● Work instructions
Where the word "over" shows up in the entries below, please copy the whole line.
══ Supplied entries
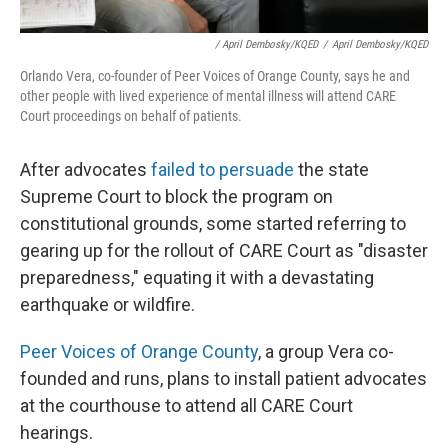
/ April Dembosky/KQED
/
April Dembosky/KQED
Orlando Vera, co-founder of Peer Voices of Orange County, says he and
other people with lived experience of mental illness will attend CARE
Court proceedings on behalf of patients.
After advocates
failed to persuade
the state
Supreme Court to block the program on
constitutional grounds, some started referring to
gearing up for the rollout of CARE Court as "disaster
preparedness," equating it with a devastating
earthquake or wildfire.
Peer Voices of Orange County
, a group Vera co-
founded and runs, plans to install patient advocates
at the courthouse to attend all CARE Court
hearings.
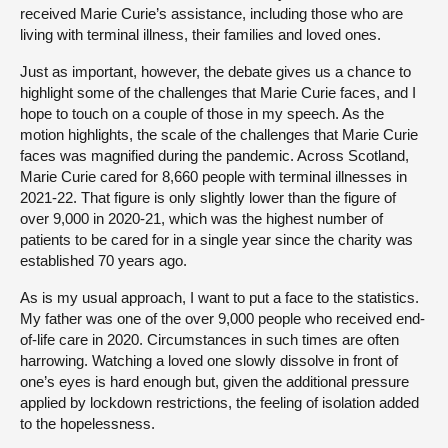
received Marie Curie’s assistance, including those who are
living with terminal illness, their families and loved ones.
Just as important, however, the debate gives us a chance to
highlight some of the challenges that Marie Curie faces, and I
hope to touch on a couple of those in my speech. As the
motion highlights, the scale of the challenges that Marie Curie
faces was magnified during the pandemic. Across Scotland,
Marie Curie cared for 8,660 people with terminal illnesses in
2021-22. That figure is only slightly lower than the figure of
over 9,000 in 2020-21, which was the highest number of
patients to be cared for in a single year since the charity was
established 70 years ago.
As is my usual approach, I want to put a face to the statistics.
My father was one of the over 9,000 people who received end-
of-life care in 2020. Circumstances in such times are often
harrowing. Watching a loved one slowly dissolve in front of
one’s eyes is hard enough but, given the additional pressure
applied by lockdown restrictions, the feeling of isolation added
to the hopelessness.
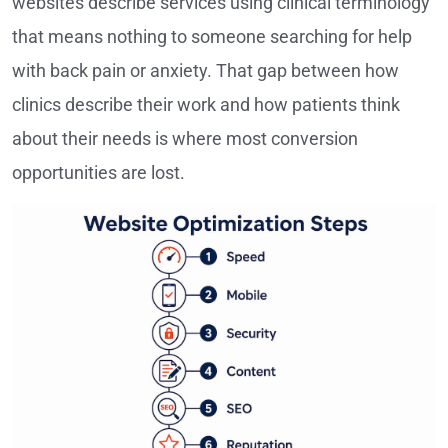
websites describe services using clinical terminology
that means nothing to someone searching for help
with back pain or anxiety. That gap between how
clinics describe their work and how patients think
about their needs is where most conversion
opportunities are lost.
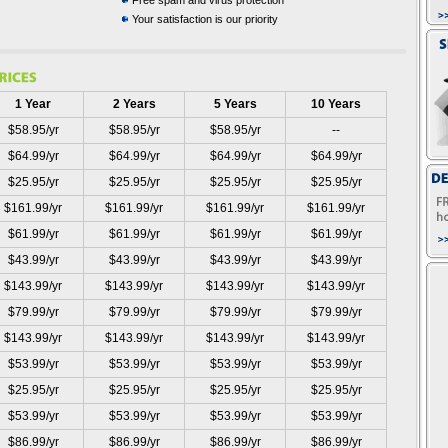
Free spam and virus protection
Your satisfaction is our priority
1 Year
2 Years
5 Years
10 Years
$58.95/yr
$58.95/yr
$58.95/yr
--
$64.99/yr
$64.99/yr
$64.99/yr
$64.99/yr
$25.95/yr
$25.95/yr
$25.95/yr
$25.95/yr
$161.99/yr
$161.99/yr
$161.99/yr
$161.99/yr
$61.99/yr
$61.99/yr
$61.99/yr
$61.99/yr
$43.99/yr
$43.99/yr
$43.99/yr
$43.99/yr
$143.99/yr
$143.99/yr
$143.99/yr
$143.99/yr
$79.99/yr
$79.99/yr
$79.99/yr
$79.99/yr
$143.99/yr
$143.99/yr
$143.99/yr
$143.99/yr
$53.99/yr
$53.99/yr
$53.99/yr
$53.99/yr
$25.95/yr
$25.95/yr
$25.95/yr
$25.95/yr
$53.99/yr
$53.99/yr
$53.99/yr
$53.99/yr
$86.99/yr
$86.99/yr
$86.99/yr
$86.99/yr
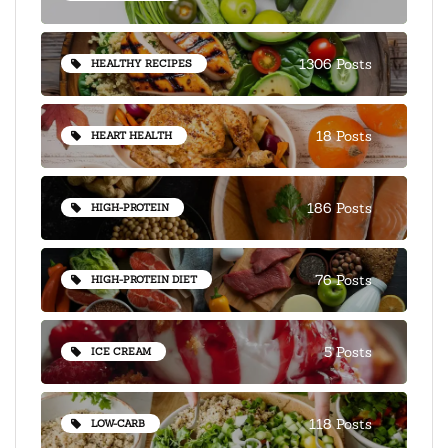
1306 Posts
HEALTHY RECIPES
18 Posts
HEART HEALTH
186 Posts
HIGH-PROTEIN
76 Posts
HIGH-PROTEIN DIET
5 Posts
ICE CREAM
118 Posts
LOW-CARB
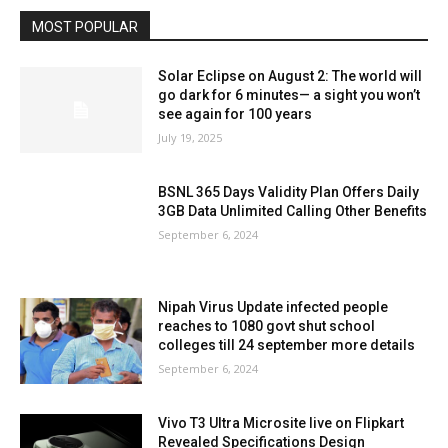
MOST POPULAR
Solar Eclipse on August 2: The world will
go dark for 6 minutes— a sight you won’t
see again for 100 years
July 19, 2025
BSNL 365 Days Validity Plan Offers Daily
3GB Data Unlimited Calling Other Benefits
September 6, 2024
Nipah Virus Update infected people
reaches to 1080 govt shut school
colleges till 24 september more details
September 6, 2024
Vivo T3 Ultra Microsite live on Flipkart
Revealed Specifications Design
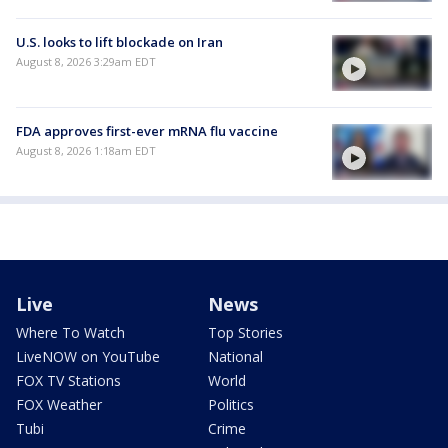
U.S. looks to lift blockade on Iran
August 8, 2026 3:29am EDT
FDA approves first-ever mRNA flu vaccine
August 8, 2026 1:18am EDT
Live
News
Where To Watch
Top Stories
LiveNOW on YouTube
National
FOX TV Stations
World
FOX Weather
Politics
Tubi
Crime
════
● The answer
over 9,000 in 2020-21, which was the highest number of
My father was one of the over 9,000 people who received end-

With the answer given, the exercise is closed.